SBP expected to lower interest rates on Monday as inflation stabilises
The State Bank of Pakistan (SBP) is anticipated to reduce its key interest rate once more during its upcoming policy meeting on Monday.
This will be the first meeting following the recent staff-level agreement with the International Monetary Fund (IMF) and the announcement of a new state budget, according to analysts.
Earlier this month, Pakistan and the IMF reached an agreement on a 37-month loan programme. The deal has introduced stringent measures, including increased taxes on agricultural incomes and higher electricity prices, which have sparked concerns among lower and middle-income citizens already struggling with inflation and the potential for increased taxes.
In June, the SBP lowered its key interest rate by 150 basis points, reducing it from a historic high of 22 per cent. This marked the central bank’s first rate cut in nearly four years, aimed at stimulating economic growth amid a significant decrease in retail inflation. Inflation had dropped to 12.6 per cent in June, down from 38 per cent in May 2023.

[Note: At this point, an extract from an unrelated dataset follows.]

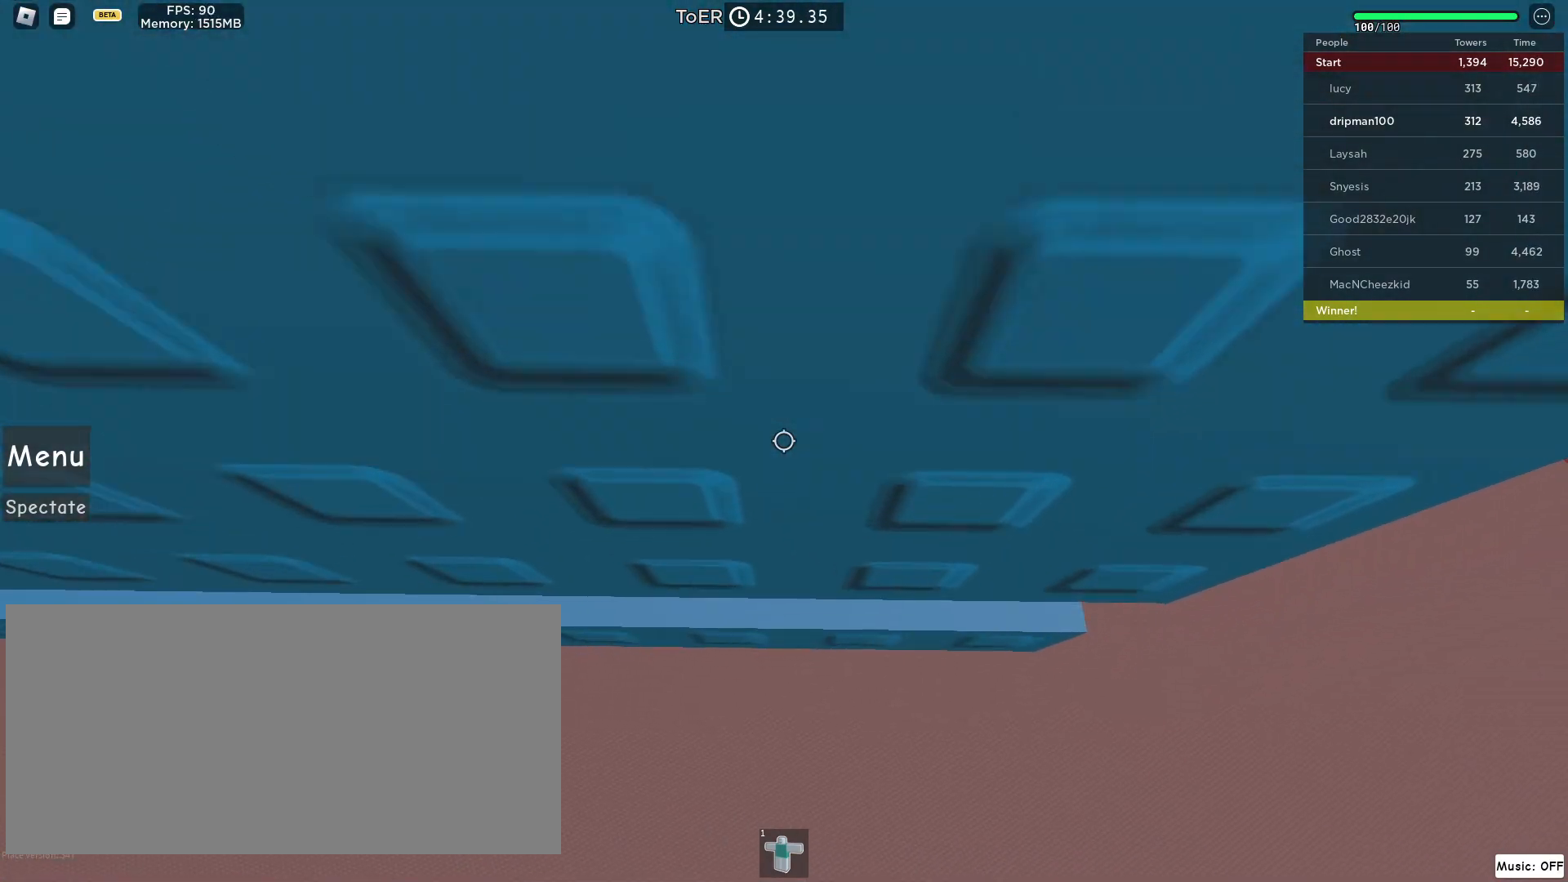
{"keys": ["d"], "mouse": ["right"], "events": [[117, "d", "down"], [117, "w", "down"], [217, "space", "down"], [217, "w", "up"], [417, "space", "up"]]}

Out of 14 analysts surveyed, only one predicted that the SBP would maintain the current rate of 20.5 per cent. The majority forecast a rate cut, with seven analysts expecting a reduction of 100 basis points, five anticipating a 150 basis points cut, and one predicting a 200 basis points decrease.
Mustafa Pasha, Chief Investment Officer at Lakson Investments, noted that the anticipated inflationary surge following the budget has not occurred. The central bank had previously cautioned about potential inflationary pressures from the budget, citing insufficient progress on structural reforms to expand the tax base.
To compensate, the government set a demanding tax revenue target of Rs13 trillion ($47 billion) for the current fiscal year, representing a nearly 40 per cent increase from the previous year, and aims to reduce the fiscal deficit to 5.9 per cent of GDP from 7.4 per cent in the previous year to secure essential IMF funding.
Pasha added that the clarity on the IMF programme, currency market stability, and steady foreign inflows into domestic debt and equities provide “ample comfort to the SBP to continue easing the policy rate in July and beyond.”